Saturday, February 9, 2013

Alternate Histories Past and Present

First into prehistory and then to the recent past, two alternate worlds are here presented for your reading pleasure.

Walker World

A virus in the Pliocene Era wipes out Eohippus and all its relatives. The horse never survived to be the powerhouse to replace human power. Face it: a team of oxen just doesn't cut it when you want to go fast. Things in the Old World happened about the same as in our world, until the Roman Era. The barbarians never developed cavalry, and the Roman legion remained king. This just delayed the inevitable about 200 years. Rome fell due to internal decay. The desert tribes of the Arabian peninsula remained flea-scratching nomads, and Mohammed never started Islam, or, at least, it never caught on. The Crusades never happened. The Indian subcontinent retained much of its early culture well into the second millennia. No knights of chivalry. Countries are much more stable, since armies must travel at a foot soldier's pace. TL 4 prevails.

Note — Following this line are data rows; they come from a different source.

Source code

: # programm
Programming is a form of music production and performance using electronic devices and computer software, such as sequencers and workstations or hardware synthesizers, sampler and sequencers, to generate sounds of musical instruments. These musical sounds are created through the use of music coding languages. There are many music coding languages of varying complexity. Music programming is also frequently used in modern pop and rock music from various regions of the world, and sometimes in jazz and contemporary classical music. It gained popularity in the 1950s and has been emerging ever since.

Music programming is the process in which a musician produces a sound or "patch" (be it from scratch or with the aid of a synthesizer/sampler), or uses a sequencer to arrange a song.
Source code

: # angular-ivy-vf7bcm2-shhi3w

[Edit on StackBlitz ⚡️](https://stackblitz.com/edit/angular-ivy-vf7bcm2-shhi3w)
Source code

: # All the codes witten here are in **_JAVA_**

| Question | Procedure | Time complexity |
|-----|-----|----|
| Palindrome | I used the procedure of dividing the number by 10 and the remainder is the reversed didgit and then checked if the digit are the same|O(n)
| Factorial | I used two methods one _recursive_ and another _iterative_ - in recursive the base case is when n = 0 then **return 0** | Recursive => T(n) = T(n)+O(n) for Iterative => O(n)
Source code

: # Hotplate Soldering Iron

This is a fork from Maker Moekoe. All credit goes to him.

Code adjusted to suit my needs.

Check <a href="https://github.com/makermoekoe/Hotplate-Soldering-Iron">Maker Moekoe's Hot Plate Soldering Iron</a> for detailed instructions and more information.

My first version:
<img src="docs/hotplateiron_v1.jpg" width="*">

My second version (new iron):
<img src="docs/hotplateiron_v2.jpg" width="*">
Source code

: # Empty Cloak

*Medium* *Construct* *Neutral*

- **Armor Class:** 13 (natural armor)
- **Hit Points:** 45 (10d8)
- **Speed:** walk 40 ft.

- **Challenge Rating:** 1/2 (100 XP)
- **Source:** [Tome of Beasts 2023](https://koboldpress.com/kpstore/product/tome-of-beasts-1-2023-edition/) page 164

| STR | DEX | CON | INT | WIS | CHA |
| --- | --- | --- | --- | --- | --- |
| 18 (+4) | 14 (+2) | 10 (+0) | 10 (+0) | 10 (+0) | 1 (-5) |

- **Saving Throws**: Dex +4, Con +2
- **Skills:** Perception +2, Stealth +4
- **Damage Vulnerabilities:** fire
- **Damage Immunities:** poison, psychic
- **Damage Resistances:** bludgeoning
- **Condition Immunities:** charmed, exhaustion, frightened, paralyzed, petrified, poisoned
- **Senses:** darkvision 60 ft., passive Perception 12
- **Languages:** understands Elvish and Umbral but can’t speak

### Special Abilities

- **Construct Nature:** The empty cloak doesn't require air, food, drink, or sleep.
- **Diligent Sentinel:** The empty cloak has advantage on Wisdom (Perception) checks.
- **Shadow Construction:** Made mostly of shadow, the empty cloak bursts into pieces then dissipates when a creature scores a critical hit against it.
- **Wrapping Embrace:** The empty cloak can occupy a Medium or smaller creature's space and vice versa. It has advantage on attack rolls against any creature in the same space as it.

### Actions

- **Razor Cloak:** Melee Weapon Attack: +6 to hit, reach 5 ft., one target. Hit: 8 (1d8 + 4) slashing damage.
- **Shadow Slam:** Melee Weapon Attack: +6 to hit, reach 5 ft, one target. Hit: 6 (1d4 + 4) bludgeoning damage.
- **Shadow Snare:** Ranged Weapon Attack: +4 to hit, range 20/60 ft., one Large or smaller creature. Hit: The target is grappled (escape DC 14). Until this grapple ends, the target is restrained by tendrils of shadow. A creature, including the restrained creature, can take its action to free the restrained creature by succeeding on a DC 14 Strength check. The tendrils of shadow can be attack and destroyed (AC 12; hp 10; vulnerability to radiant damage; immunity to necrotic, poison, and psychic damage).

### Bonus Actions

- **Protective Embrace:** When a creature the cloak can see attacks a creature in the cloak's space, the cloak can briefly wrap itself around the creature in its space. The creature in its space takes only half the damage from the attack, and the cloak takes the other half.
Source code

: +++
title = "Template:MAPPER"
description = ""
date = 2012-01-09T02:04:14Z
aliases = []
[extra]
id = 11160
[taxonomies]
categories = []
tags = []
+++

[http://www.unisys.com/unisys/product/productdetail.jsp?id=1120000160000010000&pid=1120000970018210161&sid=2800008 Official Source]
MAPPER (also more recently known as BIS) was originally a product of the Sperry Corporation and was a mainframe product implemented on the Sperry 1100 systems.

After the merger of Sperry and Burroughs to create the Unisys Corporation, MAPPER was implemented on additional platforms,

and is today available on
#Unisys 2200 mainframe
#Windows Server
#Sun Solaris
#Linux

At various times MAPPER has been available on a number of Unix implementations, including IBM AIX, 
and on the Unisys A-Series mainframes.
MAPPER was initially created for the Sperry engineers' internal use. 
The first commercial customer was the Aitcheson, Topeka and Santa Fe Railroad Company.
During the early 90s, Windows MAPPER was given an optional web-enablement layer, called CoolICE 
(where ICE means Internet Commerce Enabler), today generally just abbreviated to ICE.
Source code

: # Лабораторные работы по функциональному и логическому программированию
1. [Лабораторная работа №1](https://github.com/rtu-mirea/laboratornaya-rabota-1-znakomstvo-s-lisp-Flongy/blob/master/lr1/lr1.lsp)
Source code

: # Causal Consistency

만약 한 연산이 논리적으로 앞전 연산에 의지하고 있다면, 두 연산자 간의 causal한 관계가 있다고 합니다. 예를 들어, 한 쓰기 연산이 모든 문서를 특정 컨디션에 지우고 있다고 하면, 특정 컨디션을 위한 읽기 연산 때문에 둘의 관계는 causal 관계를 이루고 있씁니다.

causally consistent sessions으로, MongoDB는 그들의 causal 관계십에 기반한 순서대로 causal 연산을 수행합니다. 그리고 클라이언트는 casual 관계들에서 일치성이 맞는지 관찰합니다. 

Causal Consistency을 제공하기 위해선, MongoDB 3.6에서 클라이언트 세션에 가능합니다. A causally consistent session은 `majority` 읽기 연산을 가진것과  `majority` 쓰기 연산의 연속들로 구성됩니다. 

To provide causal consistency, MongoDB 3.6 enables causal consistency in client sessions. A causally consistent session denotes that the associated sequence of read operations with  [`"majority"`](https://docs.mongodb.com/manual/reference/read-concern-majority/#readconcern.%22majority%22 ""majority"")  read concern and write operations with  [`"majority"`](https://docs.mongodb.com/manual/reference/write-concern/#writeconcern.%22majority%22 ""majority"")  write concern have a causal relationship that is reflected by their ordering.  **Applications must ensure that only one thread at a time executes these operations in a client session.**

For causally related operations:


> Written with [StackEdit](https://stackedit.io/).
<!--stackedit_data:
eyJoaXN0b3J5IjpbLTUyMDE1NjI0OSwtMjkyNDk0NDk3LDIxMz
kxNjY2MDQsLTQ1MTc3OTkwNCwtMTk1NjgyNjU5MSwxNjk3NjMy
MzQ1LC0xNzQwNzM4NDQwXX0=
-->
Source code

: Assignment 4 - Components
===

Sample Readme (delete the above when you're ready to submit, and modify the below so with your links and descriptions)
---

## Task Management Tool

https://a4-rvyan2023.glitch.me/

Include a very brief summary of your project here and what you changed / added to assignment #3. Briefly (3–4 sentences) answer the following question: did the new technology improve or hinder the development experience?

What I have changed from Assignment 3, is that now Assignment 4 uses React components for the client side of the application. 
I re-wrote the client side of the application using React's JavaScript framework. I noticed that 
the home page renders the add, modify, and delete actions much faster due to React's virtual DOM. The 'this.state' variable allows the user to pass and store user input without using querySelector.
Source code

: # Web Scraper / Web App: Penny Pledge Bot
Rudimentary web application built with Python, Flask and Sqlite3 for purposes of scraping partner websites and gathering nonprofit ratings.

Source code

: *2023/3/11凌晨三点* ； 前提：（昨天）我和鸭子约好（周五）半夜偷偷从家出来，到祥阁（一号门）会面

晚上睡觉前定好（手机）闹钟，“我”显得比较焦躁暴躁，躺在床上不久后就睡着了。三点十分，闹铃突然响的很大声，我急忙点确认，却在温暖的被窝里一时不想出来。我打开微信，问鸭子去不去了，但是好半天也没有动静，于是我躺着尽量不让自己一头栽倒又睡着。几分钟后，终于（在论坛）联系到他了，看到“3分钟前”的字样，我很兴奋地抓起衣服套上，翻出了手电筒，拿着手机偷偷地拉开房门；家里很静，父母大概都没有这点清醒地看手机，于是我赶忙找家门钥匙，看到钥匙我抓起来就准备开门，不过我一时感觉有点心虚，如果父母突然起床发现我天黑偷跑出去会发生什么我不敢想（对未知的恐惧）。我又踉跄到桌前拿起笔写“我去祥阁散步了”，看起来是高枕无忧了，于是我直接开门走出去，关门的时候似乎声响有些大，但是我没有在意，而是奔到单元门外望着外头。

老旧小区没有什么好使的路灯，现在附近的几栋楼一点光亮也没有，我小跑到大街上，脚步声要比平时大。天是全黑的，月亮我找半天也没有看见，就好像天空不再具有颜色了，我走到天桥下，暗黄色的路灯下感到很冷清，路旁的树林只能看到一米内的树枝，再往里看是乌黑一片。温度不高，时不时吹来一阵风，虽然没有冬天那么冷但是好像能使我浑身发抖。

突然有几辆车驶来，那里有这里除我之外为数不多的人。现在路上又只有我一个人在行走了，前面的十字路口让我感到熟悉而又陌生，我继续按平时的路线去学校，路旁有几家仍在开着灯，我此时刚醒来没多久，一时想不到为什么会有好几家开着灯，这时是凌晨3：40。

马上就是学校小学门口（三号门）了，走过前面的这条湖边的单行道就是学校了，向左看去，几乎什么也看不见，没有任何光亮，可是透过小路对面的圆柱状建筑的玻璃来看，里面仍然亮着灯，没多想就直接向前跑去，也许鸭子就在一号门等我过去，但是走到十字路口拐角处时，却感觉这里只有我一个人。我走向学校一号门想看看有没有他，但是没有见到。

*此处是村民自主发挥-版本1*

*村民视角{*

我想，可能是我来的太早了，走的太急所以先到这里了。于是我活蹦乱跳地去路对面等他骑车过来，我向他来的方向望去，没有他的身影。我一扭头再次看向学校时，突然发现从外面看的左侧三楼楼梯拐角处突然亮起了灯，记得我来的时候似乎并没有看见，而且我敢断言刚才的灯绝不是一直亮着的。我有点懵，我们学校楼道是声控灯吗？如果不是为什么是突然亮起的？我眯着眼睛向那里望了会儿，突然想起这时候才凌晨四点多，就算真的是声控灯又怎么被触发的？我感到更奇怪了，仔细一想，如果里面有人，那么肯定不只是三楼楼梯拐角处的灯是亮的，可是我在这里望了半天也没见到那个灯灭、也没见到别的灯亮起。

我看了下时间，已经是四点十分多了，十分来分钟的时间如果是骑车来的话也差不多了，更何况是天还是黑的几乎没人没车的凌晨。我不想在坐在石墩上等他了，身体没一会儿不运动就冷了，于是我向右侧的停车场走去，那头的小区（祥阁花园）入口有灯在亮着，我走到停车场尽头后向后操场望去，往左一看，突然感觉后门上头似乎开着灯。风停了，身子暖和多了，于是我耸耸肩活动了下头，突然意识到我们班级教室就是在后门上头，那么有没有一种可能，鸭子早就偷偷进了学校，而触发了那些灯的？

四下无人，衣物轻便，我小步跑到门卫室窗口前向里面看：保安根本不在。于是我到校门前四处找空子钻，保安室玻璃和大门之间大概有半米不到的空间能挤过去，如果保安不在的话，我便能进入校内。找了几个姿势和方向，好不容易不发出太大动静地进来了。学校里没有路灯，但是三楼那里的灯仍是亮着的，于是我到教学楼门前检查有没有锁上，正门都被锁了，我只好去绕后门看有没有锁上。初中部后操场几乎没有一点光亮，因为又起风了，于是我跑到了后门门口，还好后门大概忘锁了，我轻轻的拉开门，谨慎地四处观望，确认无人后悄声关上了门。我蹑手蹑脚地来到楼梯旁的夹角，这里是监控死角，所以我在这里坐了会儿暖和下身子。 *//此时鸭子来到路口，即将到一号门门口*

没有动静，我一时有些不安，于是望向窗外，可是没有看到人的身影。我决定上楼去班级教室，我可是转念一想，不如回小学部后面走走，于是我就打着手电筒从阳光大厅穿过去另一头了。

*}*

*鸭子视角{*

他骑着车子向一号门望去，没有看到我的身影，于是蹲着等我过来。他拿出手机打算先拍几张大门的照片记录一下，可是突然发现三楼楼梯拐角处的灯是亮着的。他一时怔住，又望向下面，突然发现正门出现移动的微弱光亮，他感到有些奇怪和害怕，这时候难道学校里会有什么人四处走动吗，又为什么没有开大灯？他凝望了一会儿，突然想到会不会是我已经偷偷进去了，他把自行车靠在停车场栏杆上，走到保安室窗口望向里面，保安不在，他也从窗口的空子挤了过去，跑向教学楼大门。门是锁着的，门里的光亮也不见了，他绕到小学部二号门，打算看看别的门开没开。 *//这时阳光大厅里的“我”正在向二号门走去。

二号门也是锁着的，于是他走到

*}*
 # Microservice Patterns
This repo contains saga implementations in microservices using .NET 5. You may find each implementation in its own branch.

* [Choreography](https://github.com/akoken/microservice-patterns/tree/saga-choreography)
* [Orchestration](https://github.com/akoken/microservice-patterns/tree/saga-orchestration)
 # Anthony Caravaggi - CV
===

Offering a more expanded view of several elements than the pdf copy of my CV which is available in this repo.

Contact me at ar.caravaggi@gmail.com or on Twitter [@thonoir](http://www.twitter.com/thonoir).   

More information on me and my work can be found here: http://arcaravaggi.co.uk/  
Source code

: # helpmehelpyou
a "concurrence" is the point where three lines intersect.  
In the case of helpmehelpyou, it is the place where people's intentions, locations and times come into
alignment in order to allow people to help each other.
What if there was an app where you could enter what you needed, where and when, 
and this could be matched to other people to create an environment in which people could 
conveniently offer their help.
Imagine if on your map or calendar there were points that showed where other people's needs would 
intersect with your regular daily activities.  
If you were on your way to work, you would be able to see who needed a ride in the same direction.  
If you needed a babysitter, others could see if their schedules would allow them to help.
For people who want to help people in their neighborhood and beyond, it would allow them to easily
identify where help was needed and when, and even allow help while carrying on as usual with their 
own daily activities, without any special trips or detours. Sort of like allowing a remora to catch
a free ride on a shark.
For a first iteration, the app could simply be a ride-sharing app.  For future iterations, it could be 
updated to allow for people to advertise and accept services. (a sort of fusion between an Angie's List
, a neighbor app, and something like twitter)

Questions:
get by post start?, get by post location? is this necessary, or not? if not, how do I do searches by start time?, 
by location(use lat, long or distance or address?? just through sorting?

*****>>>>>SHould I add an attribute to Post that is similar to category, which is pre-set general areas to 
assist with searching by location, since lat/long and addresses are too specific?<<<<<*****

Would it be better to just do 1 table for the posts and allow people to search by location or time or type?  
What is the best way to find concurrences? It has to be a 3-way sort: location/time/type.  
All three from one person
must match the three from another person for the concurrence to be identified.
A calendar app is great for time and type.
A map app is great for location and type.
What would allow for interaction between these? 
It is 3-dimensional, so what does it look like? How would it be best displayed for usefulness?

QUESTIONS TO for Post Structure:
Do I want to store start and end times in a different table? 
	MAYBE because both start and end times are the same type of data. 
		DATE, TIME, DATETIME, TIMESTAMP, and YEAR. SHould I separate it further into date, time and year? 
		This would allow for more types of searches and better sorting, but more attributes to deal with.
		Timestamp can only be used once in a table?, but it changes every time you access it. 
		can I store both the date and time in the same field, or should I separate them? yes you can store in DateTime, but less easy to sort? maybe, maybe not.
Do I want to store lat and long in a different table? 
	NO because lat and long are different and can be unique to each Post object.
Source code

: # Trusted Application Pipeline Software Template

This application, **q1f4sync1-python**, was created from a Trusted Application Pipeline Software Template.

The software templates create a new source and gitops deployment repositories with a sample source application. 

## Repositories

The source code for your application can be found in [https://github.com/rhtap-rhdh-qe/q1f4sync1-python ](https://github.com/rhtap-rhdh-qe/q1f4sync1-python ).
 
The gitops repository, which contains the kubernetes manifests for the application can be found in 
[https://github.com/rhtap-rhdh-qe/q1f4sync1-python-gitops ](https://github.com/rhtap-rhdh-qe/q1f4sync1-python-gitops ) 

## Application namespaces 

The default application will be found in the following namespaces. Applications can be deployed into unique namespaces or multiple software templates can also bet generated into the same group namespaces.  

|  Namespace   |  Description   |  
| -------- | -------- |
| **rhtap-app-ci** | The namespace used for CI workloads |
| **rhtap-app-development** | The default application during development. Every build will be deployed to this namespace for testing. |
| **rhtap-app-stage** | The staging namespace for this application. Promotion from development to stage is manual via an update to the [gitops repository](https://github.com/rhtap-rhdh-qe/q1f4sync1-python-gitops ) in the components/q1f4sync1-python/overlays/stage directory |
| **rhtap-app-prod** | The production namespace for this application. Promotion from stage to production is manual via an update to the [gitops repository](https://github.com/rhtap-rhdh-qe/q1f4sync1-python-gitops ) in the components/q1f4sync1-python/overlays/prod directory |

I've played in this world. It's Tekumel, only not. Oxen don't make very good riding mounts.

Assassin's World

Ronald Reagan dies from John Hinckley's bullet. George Bush is ushered in, appointing Alexander Haig as his V.P. Two years later, Bush is assassinated during the Presidential campaign, and Haig invokes martial law. A massive FBI investigation reveals Bush's killing to be the work of a conspiracy of crazed lone assassins. The public buys the obvious oxymoron. Haig lasts thirteen months before, you guessed it, another lone kook blows his head off, as well as that of the Speaker of the House. Control of the country falls to the Joint Chiefs of Staff, two of which are killed within weeks. The Surgeon-General, C. Evert Coup, issues a report explaining that this rash of insanity is caused by a new virus that has infected the population: Acquired Insane Dementia Syndrome or AIDS. Anyone can carry it and pass it along in large groups, like football stadiums, religious rallies, corporate stockholder meetings, etc. No symptoms appear, until one day the victim wakes up in a homicidal frenzy. Coup's news conference is disrupted when he and many reporters are killed by a suicide bomber. Multinational corporations and tour guides carry this plague to the rest of the world. Chaos ensues.

Ew, where was my brain when I came up with that? Whew.